Develop Healthy Security Habits
  1. Make sure you ALWAYS return home to a lighted house! Home Depot, Lowe’s Wal-Mart, and other stores offer a wide variety of timers.
  2. NEVER enter a house or apartment that has been tampered with or looks like it has been broken into! If you surprise a burglar it may cause him to panic and attack you. It is better to back off and call 911.
  3. Never open your door for a stranger, EVER, and NEVER let a stranger into your house! If someone comes to your door asking for help, offer to call police or someone else for them, this can be done without ever opening the door. If for some reason you do have to open the door for a stranger (the UPS guy, for example) try to create the illusion that you are not alone by shouting to the next room at an imaginary person, “It’s the UPS guy…” or by having the shower running, as examples.
  4. Do not fall prey to sympathy if a child comes to your door looking for help. Currently in Aurora, CO there is a group of home invaders that has struck at least a dozen times, that police know of, that are using an 8-9 year old child as a means of getting the door open. The child knocks on the door asking for help either finding a dog or claiming he is lost, once the door is opened, even an inch, the home invaders strike. They have stolen thousands of dollars worth of property and in one case held the woman hostage for over 6 hours while they repeatedly raped her while her young children watched.
  5. When you leave your house, even for a minute, LOCK THE DOOR!
  6. Be aware that your telephone holds more than just phone numbers, now many of us have banking apps, personal information, and countless other things a predator can use.

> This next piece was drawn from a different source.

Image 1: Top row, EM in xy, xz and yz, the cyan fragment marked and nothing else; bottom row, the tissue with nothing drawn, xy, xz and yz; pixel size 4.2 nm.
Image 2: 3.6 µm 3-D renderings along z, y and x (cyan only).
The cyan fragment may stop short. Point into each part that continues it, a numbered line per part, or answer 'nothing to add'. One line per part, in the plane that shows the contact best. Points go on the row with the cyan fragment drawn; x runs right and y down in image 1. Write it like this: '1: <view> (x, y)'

Never leave you phone alone and if you do have to make sure that the phone is password protected to prevent a predator for gaining any information about you.
  7. If you live alone, and this is especially true for women, use “we” on your answering machine and not “I”. If possible have a male friend (if you are female)record your greeting message and better yet use the generic greeting that comes on most modern answering machines and cell phones.

These are just a few of the steps you can take and things to look for to mitigate the chance being victimized in your home. In our next article we will look at a few of the deterrents you can use and implement around your home to further mitigate the chances of becoming a victim in your own home.

I look forward to seeing your comments and as always, Train to Survive!